Butler pointed to New Jersey where the amount wagered more than doubled between 2019 and 2022. Operators in New Jersey took more than $11 billion in sports bets in 2022. In 2019, that figure was $4.5 billion.

"Why do we want to facilitate something that we know has the capacity to destroy that many people's families?" Butler said. "When you've got these unrelenting ads, and it's constant. We know that young impressionable people are going to be particularly vulnerable."

Of the 26 members on the committee, 15 are sponsors of the bill. There are 55 sponsors in the 120-member House, including Rep. Robert Reives, a Chatham County Democrat, who voted no on similar legislation last year.

The bill has support and opposition from Republicans and Democrats.

Gov. Roy Cooper, a supporter of legalization, included $85 million from sports wagering tax revenue in his recently released two-year budget.

"A lot of people this time are not taking anything for granted," Cooper said last week. "I think as a lot of lobbying occurred early, people got positive responses from legislators, and they didn't do the things they needed to do to close. I think this time nobody is taking anything for granted."

Under the bill, as currently written. mobile sports wagering could begin in North Carolina on Jan. 1. The bill allows for 10 to 12 operators to secure $1 million licenses to accept mobile bets in the state. Operators would be charged a 14% privilege tax on gross revenue. They would be able to write-off costs associated with acquiring new customers, such as free or promotional bets, for up to three years.

Tax revenue would be allocated to various interests in the state, including the athletic departments at seven UNC System public colleges. Hawkins said supporters will amend the bill to add UNC-Wilmington, UNC-Greensboro and Western Carolina to the athletic departments that receive funding.

The athletic departments would receive $300,000 annually and then 10% of the revenue left after other monies are distributed.

The only athletic departments that would not receive tax revenue from sports gambling are those that sponsor football at the highest level: App State, Charlotte, East Carolina, NC State and UNC-Chapel Hill.

"Is that dangling money in front of them to get their favorable vote," Rep. Marcia Morey, a Durham Democrat, told WRAL before the vote. "I hate to think so, but it kind of appears that way."

Morey swam for the United States in the 1976 Olympics. She later was the first female investigator for the NCAA and investigated recruiting violations among big-time college football programs.

"We're turning athletic competition and the purity of it into gambling." said Morey, who is not a member of the commerce committee. "And as a former athlete, I just think that's horrible.
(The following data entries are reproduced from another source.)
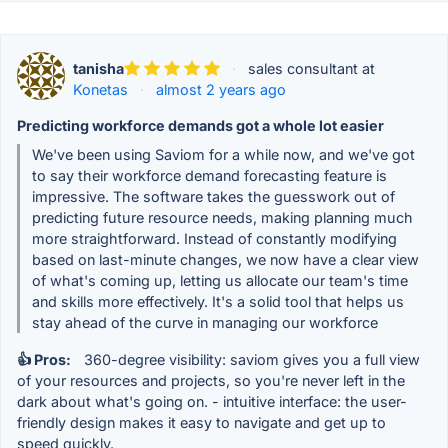
tanisha
·
sales consultant at
Konetas
·
almost 2 years ago
Predicting workforce demands got a whole lot easier
We've been using Saviom for a while now, and we've got
to say their workforce demand forecasting feature is
impressive. The software takes the guesswork out of
predicting future resource needs, making planning much
more straightforward. Instead of constantly modifying
based on last-minute changes, we now have a clear view
of what's coming up, letting us allocate our team's time
and skills more effectively. It's a solid tool that helps us
stay ahead of the curve in managing our workforce
👍 Pros:
360-degree visibility: saviom gives you a full view
of your resources and projects, so you're never left in the
dark about what's going on. - intuitive interface: the user-
friendly design makes it easy to navigate and get up to
speed quickly.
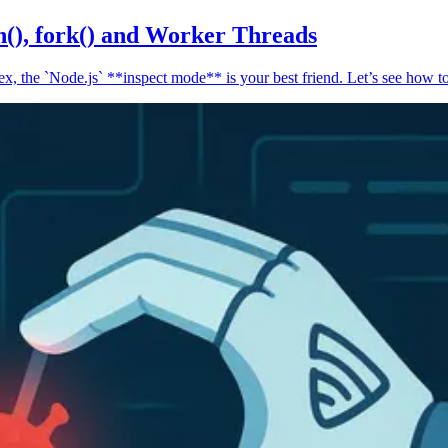
n(), fork() and Worker Threads
, the `Node.js` **inspect mode** is your best friend. Let’s see how to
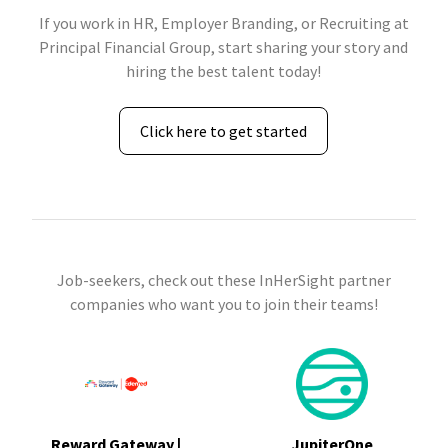
If you work in HR, Employer Branding, or Recruiting at
Principal Financial Group, start sharing your story and
hiring the best talent today!
Click here to get started
Job-seekers, check out these InHerSight partner
companies who want you to join their teams!
Reward Gateway |
JupiterOne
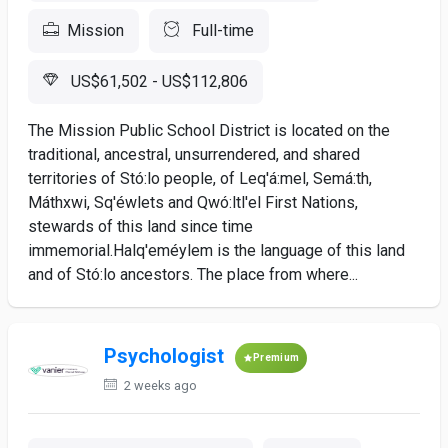
Mission
Full-time
US$61,502 - US$112,806
The Mission Public School District is located on the
traditional, ancestral, unsurrendered, and shared
territories of Stó:lo people, of Leq'á:mel, Semá:th,
Máthxwi, Sq'éwlets and Qwó:ltl'el First Nations,
stewards of this land since time
immemorial.Halq'eméylem is the language of this land
and of Stó:lo ancestors. The place from where...
Psychologist
Premium
2 weeks ago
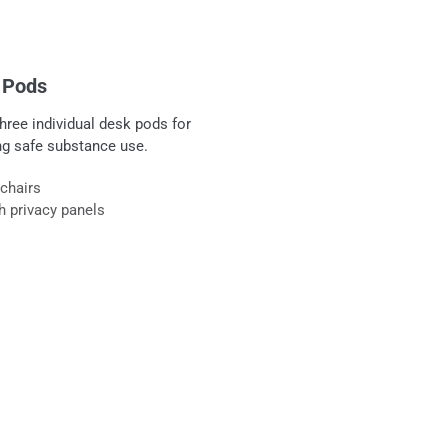
y Pods
hree individual desk pods for
ing safe substance use.
 chairs
h privacy panels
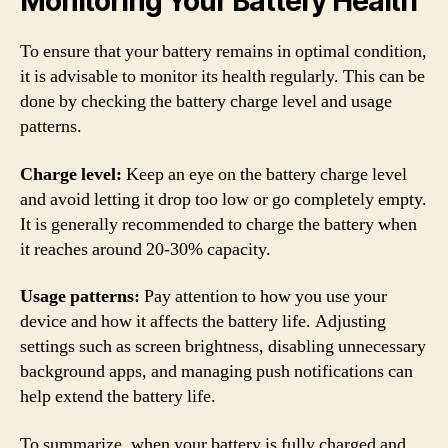
Monitoring Your Battery Health
To ensure that your battery remains in optimal condition,
it is advisable to monitor its health regularly. This can be
done by checking the battery charge level and usage
patterns.
Charge level:
Keep an eye on the battery charge level
and avoid letting it drop too low or go completely empty.
It is generally recommended to charge the battery when
it reaches around 20-30% capacity.
Usage patterns:
Pay attention to how you use your
device and how it affects the battery life. Adjusting
settings such as screen brightness, disabling unnecessary
background apps, and managing push notifications can
help extend the battery life.
To summarize, when your battery is fully charged and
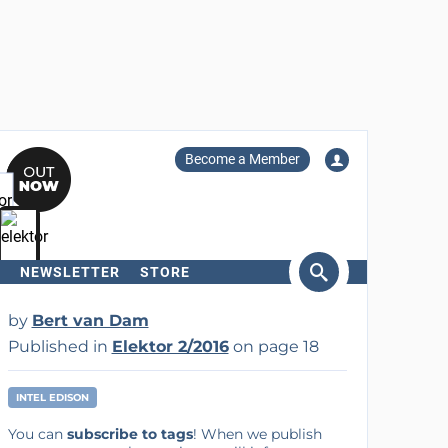
Become a Member
NEWSLETTER
STORE
arch
by
Bert van Dam
Published in
Elektor 2/2016
on page 18
INTEL EDISON
You can
subscribe to tags
! When we publish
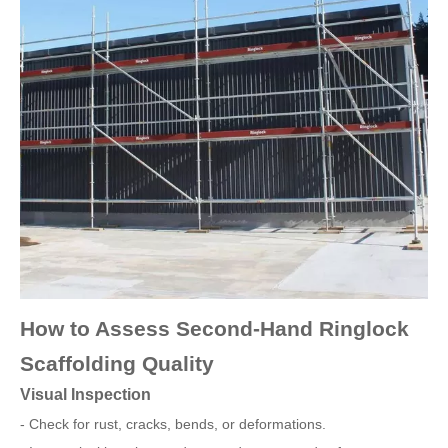
How to Assess Second-Hand Ringlock
Scaffolding Quality
Visual Inspection
- Check for rust, cracks, bends, or deformations.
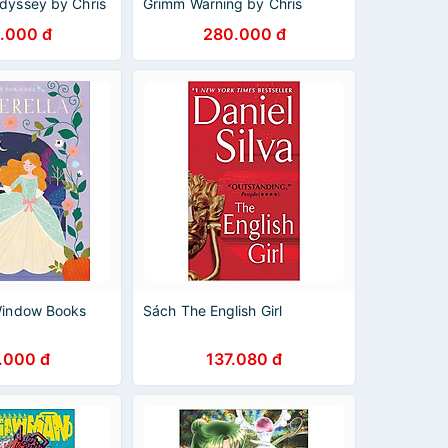
Odyssey by Chris
Grimm Warning by Chris
ren's Books in
Colfer - Children's Books In
.000 đ
280.000 đ
English
 Window Books
Sách The English Girl
.000 đ
137.080 đ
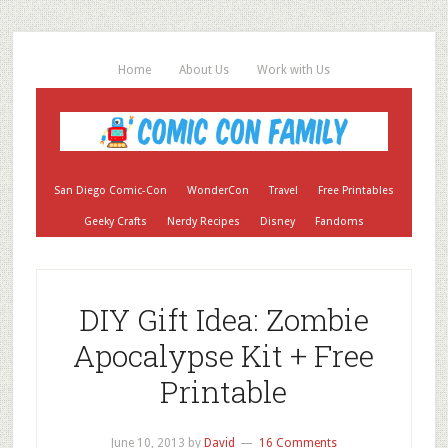
Home
About Us
Work with Us
San Diego Comic-Con
WonderCon
Travel
Free Printables
Geeky Crafts
Nerdy Recipes
Disney
Fandoms
DIY Gift Idea: Zombie
Apocalypse Kit + Free
Printable
June 10, 2013
by
David
16 Comments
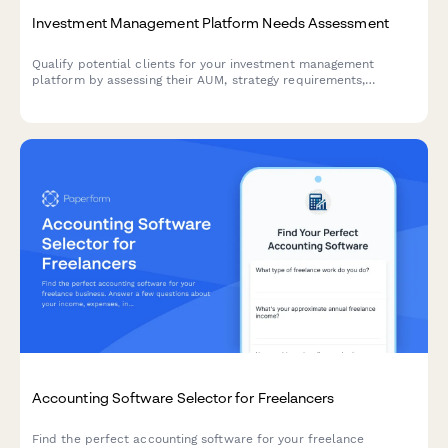
Investment Management Platform Needs Assessment
Qualify potential clients for your investment management
platform by assessing their AUM, strategy requirements,
reporting needs, and compliance obligations. This interactive
needs assessment scores leads and identifies the best-fit
solutions.
Accounting Software Selector for Freelancers
Find the perfect accounting software for your freelance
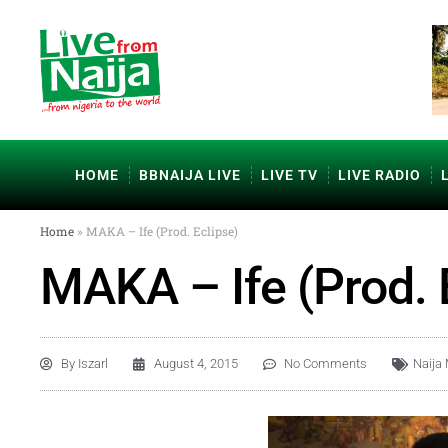
HOME
BBNAIJA LIVE
LIVE TV
LIVE RADIO
Home
»
MAKA – Ife (Prod. Eclipse)
MAKA – Ife (Prod. 
By
Iszarl
August 4, 2015
No Comments
Naija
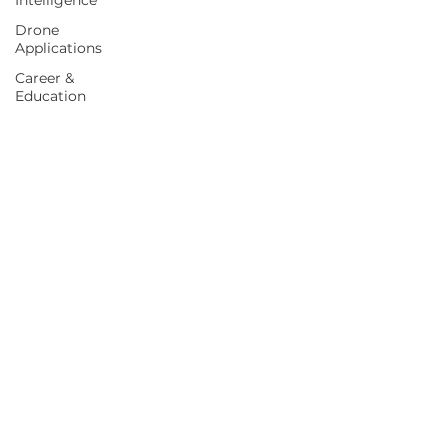
Intelligence
Drone
Applications
Career &
Education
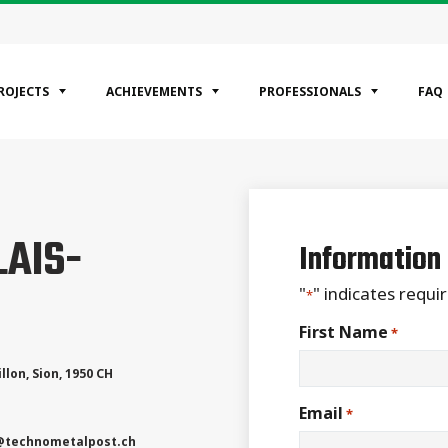
ROJECTS
ACHIEVEMENTS
PROFESSIONALS
FAQ
EGORIES
LAIS-
ntial
Information
ercial
rial
"
" indicates requir
*
First Name
*
llon
,
Sion
,
1950
CH
Email
*
@technometalpost.ch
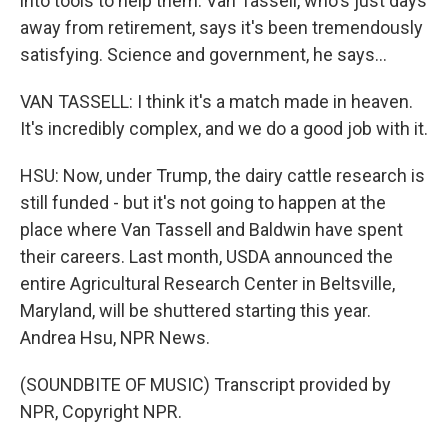
into tools to help them. Van Tassell, who's just days
away from retirement, says it's been tremendously
satisfying. Science and government, he says...
VAN TASSELL: I think it's a match made in heaven.
It's incredibly complex, and we do a good job with it.
HSU: Now, under Trump, the dairy cattle research is
still funded - but it's not going to happen at the
place where Van Tassell and Baldwin have spent
their careers. Last month, USDA announced the
entire Agricultural Research Center in Beltsville,
Maryland, will be shuttered starting this year.
Andrea Hsu, NPR News.
(SOUNDBITE OF MUSIC) Transcript provided by
NPR, Copyright NPR.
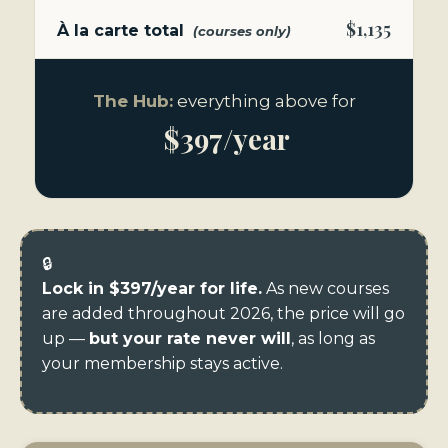
$1,135
À la carte total
(courses only)
The Hub:
everything above for
$397/year
🔒
Lock in $397/year for life.
As new courses
are added throughout 2026, the price will go
up —
but your rate never will
, as long as
your membership stays active.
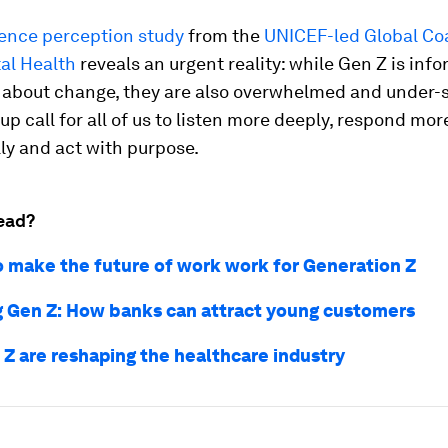
ence perception study
from the
UNICEF-led Global Coa
al Health
reveals an urgent reality: while Gen Z is inf
 about change, they are also overwhelmed and under-
-up call for all of us to listen more deeply, respond mor
ly and act with purpose.
ead?
o make the future of work work for Generation Z
 Gen Z: How banks can attract young customers
Z are reshaping the healthcare industry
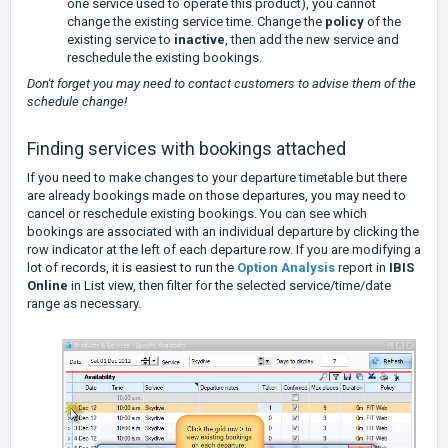
one service used to operate this product), you cannot
change the existing service time. Change the
policy
of the
existing service to
inactive
, then add the new service and
reschedule the existing bookings.
Don't forget you may need to contact customers to advise them of the
schedule change!
Finding services with bookings attached
If you need to make changes to your departure timetable but there
are already bookings made on those departures, you may need to
cancel or reschedule existing bookings. You can see which
bookings are associated with an individual departure by clicking the
row indicator at the left of each departure row. If you are modifying a
lot of records, it is easiest to run the
Option Analysis
report in
IBIS
Online
in List view, then filter for the selected service/time/date
range as necessary.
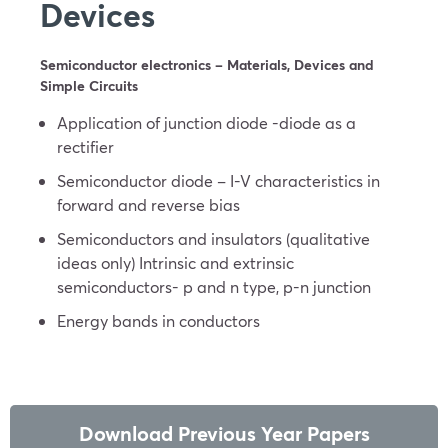
Devices
Semiconductor electronics – Materials, Devices and
Simple Circuits
Application of junction diode -diode as a
rectifier
Semiconductor diode – I-V characteristics in
forward and reverse bias
Semiconductors and insulators (qualitative
ideas only) Intrinsic and extrinsic
semiconductors- p and n type, p-n junction
Energy bands in conductors
Download Previous Year Papers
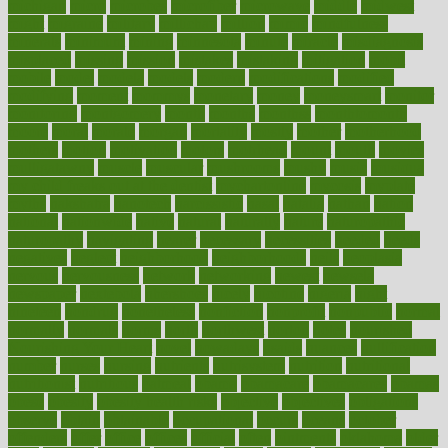
michigan
micro
microbes
microfiber
microwave
middle
midwest
might
migraine
military
millichap
million
mimic
mindfulness
minerals
minimum
mining
minnesota
minute
miracle
misdiagnosis
misplaced
missing
mission
mistakes
mistaking
mitigation
mobil
mobile
model
modela
models
modern
modifications
modified
modifying
moment
mommys
monetary
money
moneysmart
monitor
monitoring
montgomery
month
months
monthss
monthtomonth
moore
moral
morale
morgan
mortality
mostly
mother
motherhood
mothers
motion
motivation
motors
motrhead
mount
mouth
movies
mulligatawny
muscle
muscular
mushrooms
mushy
music
musiqua
my child freaks out at the dentist
mychartonline
mycosis
myplate
myths
nakshatra
nanotech
narcissistic
nasal
natalia
nathan
nation
national
nationwide
native
natural
naturally
nature
naturopathic
naturopathy
navigating
nearer
necessary
necessities
needed
needs
negatives
neglect
neighborhood
neighborhoods
neils
neoplasia
nervous
nervousness
network
networking
newest
newsela
newspaper
nextebola
nhershoes
nicely
nicotine
nigeria
night
nineteen
nondrug
nonetheless
nonfiction
nonprofit
nonpublic
normal
normally
normals
norms
north
northwest
norton
notes
nourished
Nourishing Your Heart
novel
nowadays
nsaids
nuances
nullification
number
nurses
nursing
nutrients
nutrisystem
nutrition
nutritional
nutritionist
nutritious
oatmeal
obama
obamacare
obamacares
obamas
obese
obesity
obesity health risks
objective
objectives
obligations
observe
obtain
obtainable
occupational
occurs
oceans
october
offenders
offer
office
offices
official
often
ointments
oklahoma
older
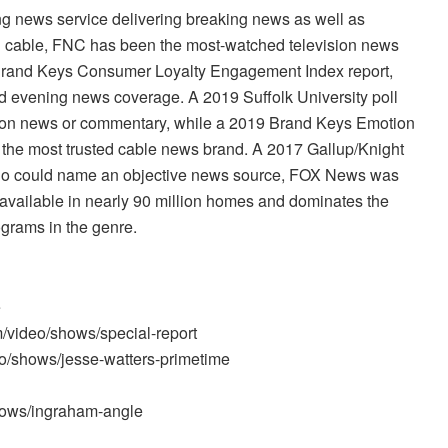
 news service delivering breaking news as well as
n cable, FNC has been the most-watched television news
 Brand Keys Consumer Loyalty Engagement Index report,
nd evening news coverage. A 2019 Suffolk University poll
sion news or commentary, while a 2019 Brand Keys Emotion
he most trusted cable news brand. A 2017 Gallup/Knight
ho could name an objective news source, FOX News was
available in nearly 90 million homes and dominates the
ograms in the genre.
e
m/video/shows/special-report
o/shows/jesse-watters-primetime
hows/ingraham-angle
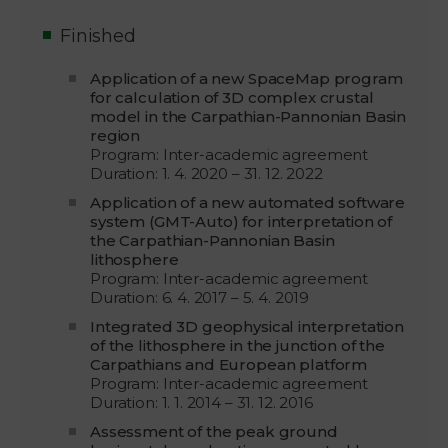
Finished
Application of a new SpaceMap program
for calculation of 3D complex crustal
model in the Carpathian-Pannonian Basin
region
Program: Inter-academic agreement
Duration: 1. 4. 2020 – 31. 12. 2022
Application of a new automated software
system (GMT-Auto) for interpretation of
the Carpathian-Pannonian Basin
lithosphere
Program: Inter-academic agreement
Duration: 6. 4. 2017 – 5. 4. 2019
Integrated 3D geophysical interpretation
of the lithosphere in the junction of the
Carpathians and European platform
Program: Inter-academic agreement
Duration: 1. 1. 2014 – 31. 12. 2016
Assessment of the peak ground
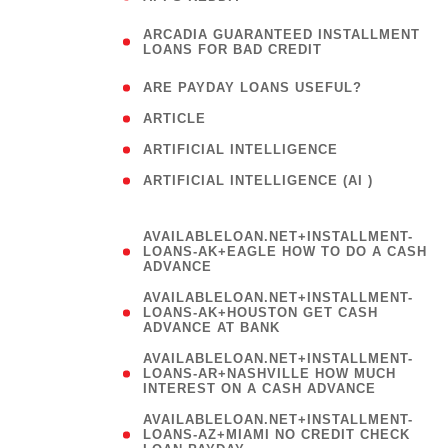
(
ARCADIA GUARANTEED INSTALLMENT
1
LOANS FOR BAD CREDIT
)
( 1
ARE PAYDAY LOANS USEFUL?
( 3
ARTICLE
( 1
ARTIFICIAL INTELLIGENCE
ARTIFICIAL INTELLIGENCE (AI )
( 3 )
AVAILABLELOAN.NET+INSTALLMENT-
LOANS-AK+EAGLE HOW TO DO A CASH
ADVANCE
AVAILABLELOAN.NET+INSTALLMENT-
LOANS-AK+HOUSTON GET CASH
ADVANCE AT BANK
AVAILABLELOAN.NET+INSTALLMENT-
LOANS-AR+NASHVILLE HOW MUCH
INTEREST ON A CASH ADVANCE
AVAILABLELOAN.NET+INSTALLMENT-
LOANS-AZ+MIAMI NO CREDIT CHECK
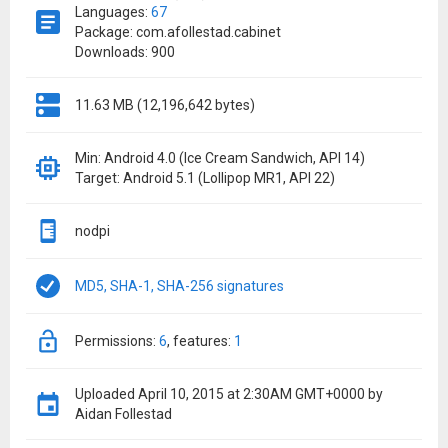
Languages:
67
Package: com.afollestad.cabinet
Downloads: 900
11.63 MB (12,196,642 bytes)
Min: Android 4.0 (Ice Cream Sandwich, API 14)
Target: Android 5.1 (Lollipop MR1, API 22)
nodpi
MD5, SHA-1, SHA-256 signatures
permissions:
6
features:
1
Uploaded
April 10, 2015 at 2:30AM GMT+0000
by
Aidan Follestad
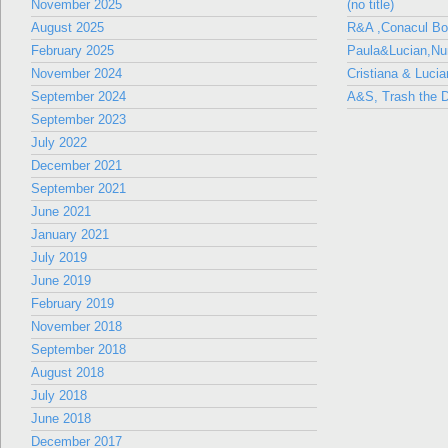
November 2025
(no title)
August 2025
R&A ,Conacul B
February 2025
Paula&Lucian,Nun
November 2024
Cristiana & Lucia
September 2024
A&S, Trash the D
September 2023
July 2022
December 2021
September 2021
June 2021
January 2021
July 2019
June 2019
February 2019
November 2018
September 2018
August 2018
July 2018
June 2018
December 2017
Anytime you're not looking at the sport, you're looking at the odds and the bets, it totally changes the nature of everything."

During last year's House votes, opponents of mobile sports betting were able to strip wagering on college sports from the legislation. Rep. John Autry, a Mecklenburg County Democrat, tried to do it again Tuesday.

"If we're going to do this, I don't see any reason that we should sully our beloved college sports or amateur sports in North Carolina," Autry said in committee. "I know we're all big fans of college sports. And this bill, I'm afraid, would just sully the whole wonderful thing that we enjoy in North Carolina."

Saine said removing college sports from the bill would "severely handicap the intent of the legislation" and sharply reduce the amount of revenue generated by the bill.

Rep. John Bradford, a Mecklenburg County Republican, pointed to changes in college athletics, including expansion of the college football playoff and name, image and likeness payments as reasons not to treat college athletics differently.

"We're now paying college players," Bradford said. "At the end of the day, college sports has changed before our eyes. ... College athletes are now able to make money under NIL and so, therefore, it is clear that college sports is a big business."